If he's litter trained the hutch will only need spot cleaning daily then cleaning all through weekly - where as guineas wee all over the place & need cleaning out more frequently


----------



## Nicky10 (Jan 11, 2010)

I use straw then hay for him to eat. Cat litter wood pellets in the litter tray


----------



## Pets2luv.webs.com (Nov 26, 2010)

I pack thier bed area out with barley straw on a layer of newspaper. I use this for the guins too cos its nice and soft and not scratchy.


----------



## Rini (Jun 23, 2010)

I second the use of wood pellet cat litter! You need something that will break down if they do eat some of it. It's also easy to clean. Clay litters are a nono cause it clumps together and they cant digest it. 
If its just a hutch I cant see the harm in just having shavings. I've never tried lino.

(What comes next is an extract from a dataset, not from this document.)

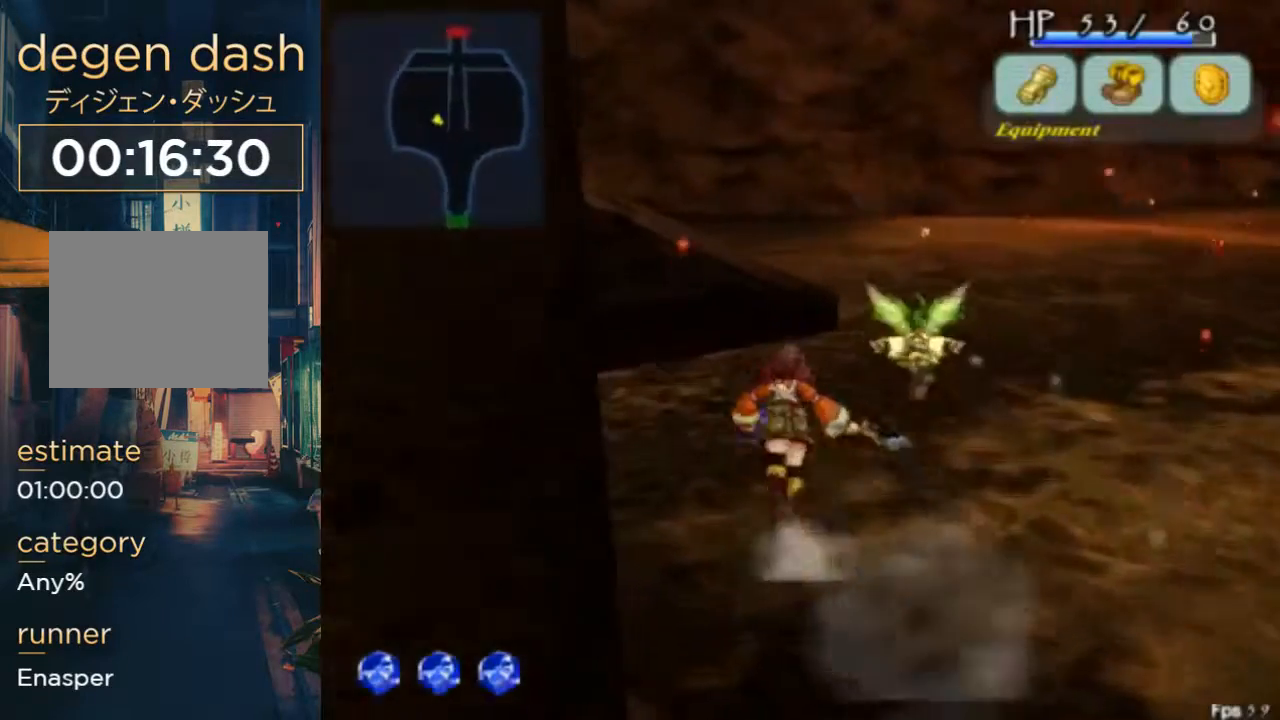
{"buttons": [], "left_stick": "center", "right_stick": "center", "events": [[233, "B", "down"], [333, "B", "up"], [333, "DPAD_DOWN", "down"], [433, "DPAD_UP", "up"], [467, "DPAD_DOWN", "up"]]}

When I had an outdoor hutch, I used woodshavings all over but in the bedding part I had a load of hay in to keep them warm. (I also had hay in a hay rack so they had cleaner non-bedding hay to eat too)


----------



## emzybabe (Jun 30, 2009)

I used to use 100% wood litters like beautycat when my rabbits were indoors, it really helped keep any smells down. However now they are outside I just use hay in their trays.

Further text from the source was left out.